Work required: Reproduce the lines below exactly. Begin with the first, end with the line containing "35: (149, 73)", and leave out the pictures.
Entries provided: Begin
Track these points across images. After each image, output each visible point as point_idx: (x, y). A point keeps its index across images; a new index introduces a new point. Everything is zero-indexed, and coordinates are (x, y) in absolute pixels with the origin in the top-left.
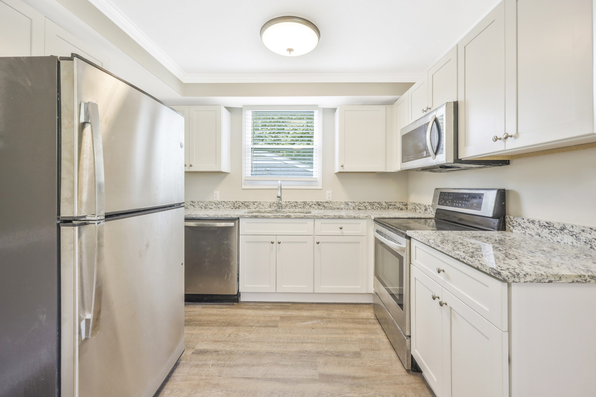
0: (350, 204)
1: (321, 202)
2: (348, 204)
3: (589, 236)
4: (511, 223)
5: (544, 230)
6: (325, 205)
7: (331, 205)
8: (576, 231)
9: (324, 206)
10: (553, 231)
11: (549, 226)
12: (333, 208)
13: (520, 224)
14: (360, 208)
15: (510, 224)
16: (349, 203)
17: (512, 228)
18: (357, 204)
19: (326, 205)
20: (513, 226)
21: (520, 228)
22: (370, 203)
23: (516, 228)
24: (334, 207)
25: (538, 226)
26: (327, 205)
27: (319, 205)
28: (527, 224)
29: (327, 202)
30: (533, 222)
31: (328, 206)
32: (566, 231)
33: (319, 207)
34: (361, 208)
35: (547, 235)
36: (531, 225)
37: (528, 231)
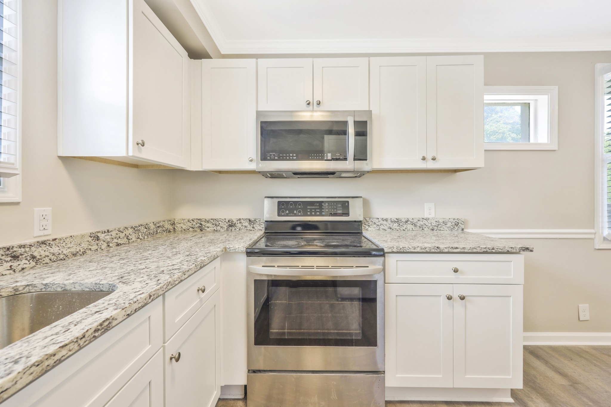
0: (102, 236)
1: (20, 247)
2: (98, 239)
3: (422, 223)
4: (367, 223)
5: (395, 224)
6: (36, 254)
7: (55, 250)
8: (415, 221)
9: (33, 257)
10: (401, 224)
11: (398, 221)
12: (62, 256)
13: (375, 223)
14: (119, 241)
15: (365, 224)
16: (99, 235)
17: (367, 227)
18: (114, 234)
19: (37, 252)
20: (369, 226)
21: (375, 226)
22: (134, 229)
23: (371, 226)
24: (65, 252)
25: (389, 222)
26: (43, 253)
27: (15, 257)
28: (382, 222)
29: (44, 243)
30: (386, 220)
31: (47, 253)
32: (409, 222)
33: (15, 264)
34: (122, 242)
35: (396, 227)
36: (385, 222)
37: (382, 227)
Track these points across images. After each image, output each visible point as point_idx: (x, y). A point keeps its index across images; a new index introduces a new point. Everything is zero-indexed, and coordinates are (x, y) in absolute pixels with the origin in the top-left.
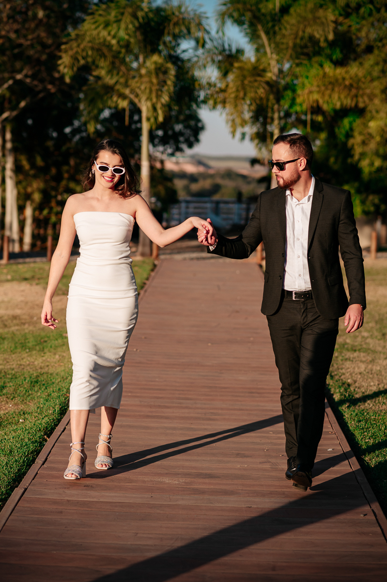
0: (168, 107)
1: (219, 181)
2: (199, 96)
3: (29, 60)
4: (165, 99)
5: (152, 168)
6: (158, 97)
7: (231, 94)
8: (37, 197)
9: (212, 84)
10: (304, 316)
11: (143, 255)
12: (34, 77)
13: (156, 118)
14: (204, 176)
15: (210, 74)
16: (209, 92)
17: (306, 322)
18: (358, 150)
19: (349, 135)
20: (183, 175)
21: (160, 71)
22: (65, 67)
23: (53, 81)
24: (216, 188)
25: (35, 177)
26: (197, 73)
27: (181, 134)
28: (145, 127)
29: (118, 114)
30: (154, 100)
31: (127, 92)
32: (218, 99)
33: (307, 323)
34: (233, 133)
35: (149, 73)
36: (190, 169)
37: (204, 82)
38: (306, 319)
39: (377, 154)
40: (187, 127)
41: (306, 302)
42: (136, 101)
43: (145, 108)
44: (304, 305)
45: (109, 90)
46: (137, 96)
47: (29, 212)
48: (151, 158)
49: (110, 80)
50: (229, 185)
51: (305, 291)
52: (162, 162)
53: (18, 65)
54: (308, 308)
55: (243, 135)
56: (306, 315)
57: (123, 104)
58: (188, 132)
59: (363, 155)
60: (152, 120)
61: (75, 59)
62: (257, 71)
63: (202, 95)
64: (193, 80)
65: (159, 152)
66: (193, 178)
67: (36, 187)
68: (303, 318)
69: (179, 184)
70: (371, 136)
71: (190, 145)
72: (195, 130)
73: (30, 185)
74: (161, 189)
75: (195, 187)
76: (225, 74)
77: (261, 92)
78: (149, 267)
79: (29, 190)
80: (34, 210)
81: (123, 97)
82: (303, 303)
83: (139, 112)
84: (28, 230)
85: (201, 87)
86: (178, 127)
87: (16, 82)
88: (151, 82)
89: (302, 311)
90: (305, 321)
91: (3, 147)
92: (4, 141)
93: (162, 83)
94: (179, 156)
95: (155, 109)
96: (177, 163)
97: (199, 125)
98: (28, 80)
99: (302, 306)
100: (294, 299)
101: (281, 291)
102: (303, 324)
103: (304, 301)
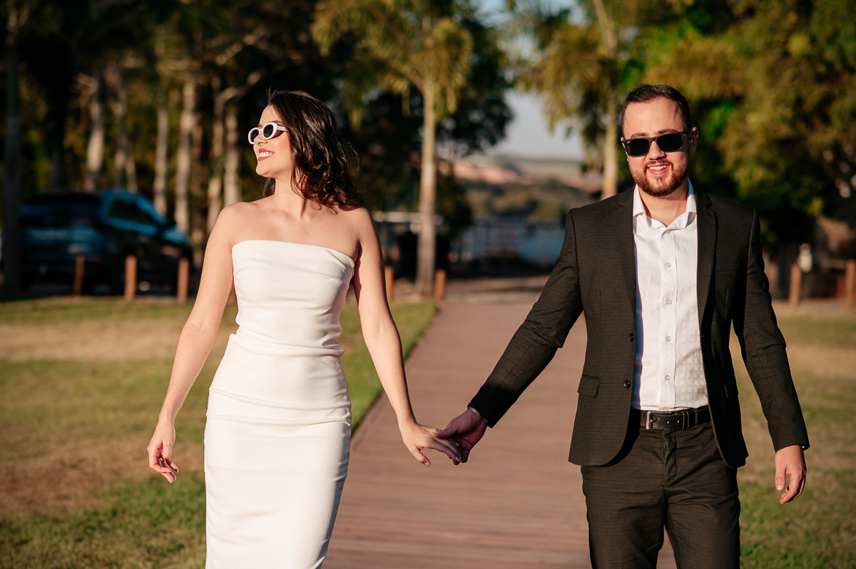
0: (462, 92)
1: (538, 195)
2: (504, 78)
3: (265, 18)
4: (459, 80)
5: (438, 175)
6: (450, 77)
7: (549, 75)
9: (524, 60)
10: (670, 463)
11: (423, 294)
12: (272, 40)
13: (445, 107)
14: (514, 187)
15: (522, 47)
16: (519, 71)
17: (675, 476)
18: (731, 156)
19: (719, 132)
20: (482, 185)
21: (453, 42)
22: (321, 30)
23: (298, 47)
24: (532, 206)
26: (503, 45)
27: (478, 126)
28: (430, 117)
29: (390, 98)
30: (444, 82)
31: (406, 69)
32: (533, 80)
33: (676, 478)
34: (551, 128)
35: (437, 45)
36: (494, 175)
37: (512, 57)
38: (674, 469)
39: (759, 161)
40: (489, 115)
41: (673, 435)
42: (417, 81)
43: (430, 93)
44: (671, 440)
45: (381, 67)
46: (418, 73)
48: (437, 160)
49: (382, 52)
50: (552, 202)
51: (673, 412)
52: (451, 165)
53: (249, 23)
54: (678, 447)
55: (569, 132)
56: (675, 463)
57: (401, 86)
58: (490, 124)
59: (739, 163)
60: (440, 109)
61: (335, 23)
62: (587, 45)
63: (509, 75)
64: (499, 54)
65: (446, 151)
66: (498, 190)
68: (668, 467)
69: (476, 199)
70: (749, 136)
71: (493, 142)
72: (500, 121)
74: (448, 205)
75: (501, 203)
76: (543, 45)
77: (592, 73)
78: (429, 311)
81: (400, 75)
82: (668, 436)
83: (421, 96)
85: (509, 65)
86: (476, 116)
87: (248, 49)
88: (439, 59)
89: (667, 453)
90: (671, 474)
91: (224, 141)
92: (226, 131)
93: (455, 59)
94: (476, 158)
95: (443, 94)
96: (475, 167)
97: (505, 114)
98: (263, 46)
99: (666, 443)
100: (647, 428)
101: (629, 411)
102: (668, 480)
103: (669, 433)
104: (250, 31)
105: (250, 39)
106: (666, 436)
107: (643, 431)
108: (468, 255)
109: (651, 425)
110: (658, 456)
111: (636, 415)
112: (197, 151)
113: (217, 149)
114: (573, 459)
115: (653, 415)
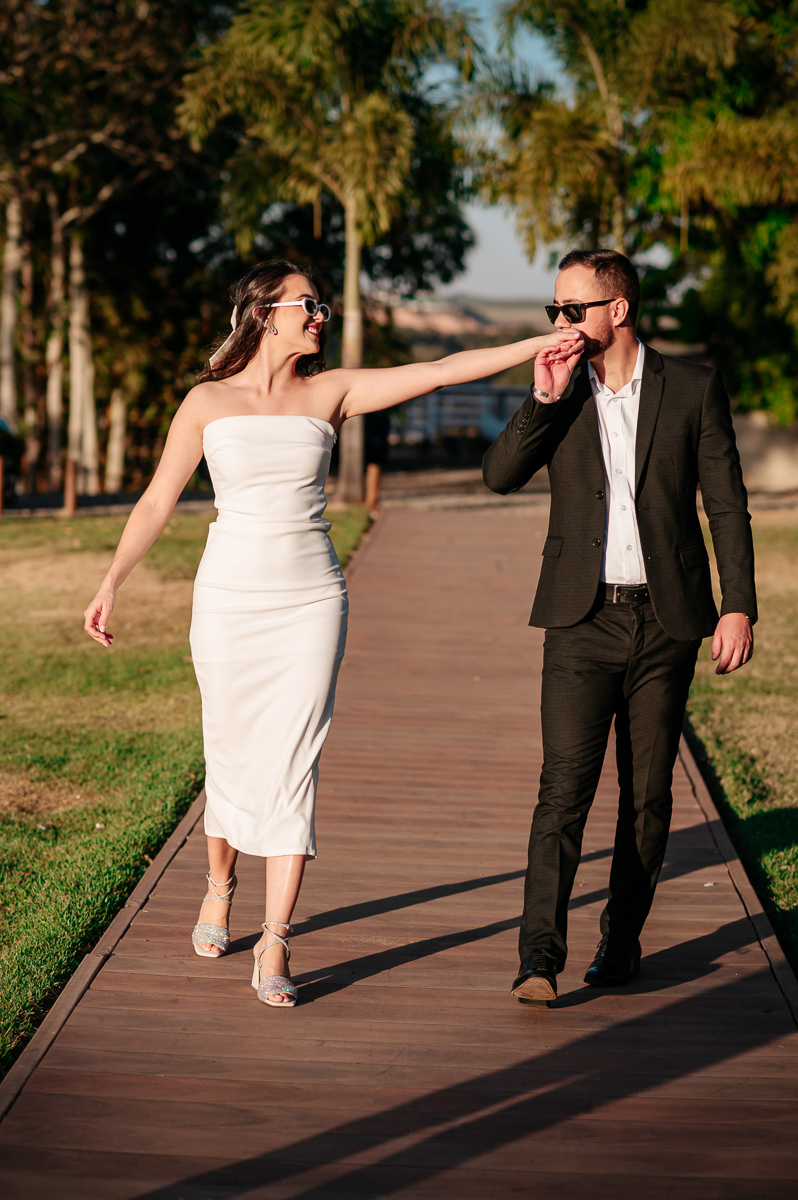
0: (399, 201)
2: (461, 180)
3: (119, 104)
4: (394, 184)
5: (367, 323)
6: (380, 180)
7: (526, 174)
8: (134, 381)
9: (489, 153)
10: (639, 638)
11: (347, 499)
12: (128, 137)
13: (375, 224)
14: (476, 340)
15: (486, 134)
16: (482, 170)
18: (786, 289)
19: (768, 258)
20: (432, 338)
21: (384, 127)
22: (191, 118)
23: (167, 146)
25: (131, 340)
26: (458, 133)
27: (428, 253)
28: (353, 240)
29: (299, 216)
30: (371, 186)
31: (316, 169)
32: (503, 185)
33: (643, 653)
34: (531, 253)
35: (361, 131)
36: (448, 324)
37: (472, 149)
38: (641, 644)
40: (440, 239)
41: (640, 608)
42: (334, 187)
43: (352, 202)
44: (638, 613)
45: (280, 166)
46: (336, 178)
47: (117, 412)
48: (364, 301)
49: (281, 146)
51: (641, 585)
52: (389, 311)
53: (96, 113)
54: (646, 621)
55: (553, 258)
56: (643, 638)
57: (309, 194)
58: (442, 250)
59: (795, 298)
60: (367, 227)
61: (211, 102)
62: (580, 129)
63: (468, 177)
64: (451, 145)
65: (383, 291)
66: (454, 345)
67: (131, 361)
68: (636, 642)
71: (447, 278)
72: (456, 246)
73: (120, 357)
76: (515, 134)
77: (587, 170)
78: (358, 525)
79: (119, 367)
80: (129, 408)
81: (310, 180)
82: (636, 610)
83: (340, 209)
84: (116, 449)
85: (467, 161)
86: (422, 241)
87: (94, 148)
88: (365, 151)
89: (636, 628)
91: (66, 280)
92: (68, 268)
93: (388, 152)
94: (423, 300)
95: (372, 204)
96: (421, 313)
97: (465, 236)
98: (117, 145)
99: (634, 617)
100: (614, 601)
101: (596, 585)
102: (635, 655)
103: (637, 607)
104: (100, 127)
105: (98, 137)
106: (634, 609)
107: (609, 605)
108: (414, 437)
109: (618, 598)
110: (627, 632)
111: (604, 588)
112: (26, 297)
113: (57, 294)
114: (534, 622)
115: (620, 589)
Entries provided: End
Expected output:
Track these points across images. After each image, output each visible point as point_idx: (x, y). A point keeps its index across images; a new index introduces a new point. Everything is zero-indexed, and coordinates are (x, y) in absolute pixels with the origin in the top-left.
0: (350, 204)
1: (321, 202)
2: (348, 204)
3: (589, 236)
4: (511, 223)
5: (544, 230)
6: (325, 205)
7: (331, 205)
8: (576, 231)
9: (324, 206)
10: (553, 231)
11: (549, 226)
12: (333, 208)
13: (520, 224)
14: (360, 208)
15: (510, 224)
16: (349, 203)
17: (512, 228)
18: (357, 204)
19: (326, 205)
20: (513, 226)
21: (520, 228)
22: (370, 203)
23: (516, 228)
24: (334, 207)
25: (538, 226)
26: (327, 205)
27: (319, 205)
28: (527, 224)
29: (327, 202)
30: (533, 222)
31: (328, 206)
32: (566, 231)
33: (319, 207)
34: (361, 208)
35: (547, 235)
36: (531, 225)
37: (528, 231)
0: (102, 236)
1: (20, 247)
2: (98, 239)
3: (422, 223)
4: (367, 223)
5: (395, 224)
6: (36, 254)
7: (55, 250)
8: (415, 221)
9: (33, 257)
10: (401, 224)
11: (398, 221)
12: (62, 256)
13: (375, 223)
14: (119, 241)
15: (365, 224)
16: (99, 235)
17: (367, 227)
18: (114, 234)
19: (37, 252)
20: (369, 226)
21: (375, 226)
22: (134, 229)
23: (371, 226)
24: (65, 252)
25: (389, 222)
26: (43, 253)
27: (15, 257)
28: (382, 222)
29: (44, 243)
30: (386, 220)
31: (47, 253)
32: (409, 222)
33: (15, 264)
34: (122, 242)
35: (396, 227)
36: (385, 222)
37: (382, 227)
Track these points across images. After each image, output each visible point as point_idx: (x, y). A point keeps its index across images; a new index introduces a new point. Everything is zero-indexed, and coordinates are (x, y) in absolute pixels with the origin in the top-left.
0: (168, 107)
1: (219, 181)
2: (199, 96)
3: (29, 60)
4: (165, 99)
5: (152, 168)
6: (158, 97)
7: (231, 94)
8: (37, 197)
9: (212, 84)
10: (304, 316)
11: (143, 255)
12: (34, 77)
13: (156, 118)
14: (204, 176)
15: (210, 74)
16: (209, 92)
17: (306, 322)
18: (358, 150)
19: (349, 135)
20: (183, 175)
21: (160, 71)
22: (65, 67)
23: (53, 81)
24: (216, 188)
25: (35, 177)
26: (197, 73)
27: (181, 134)
28: (145, 127)
29: (118, 114)
30: (154, 100)
31: (127, 92)
32: (218, 99)
33: (307, 323)
34: (233, 133)
35: (149, 73)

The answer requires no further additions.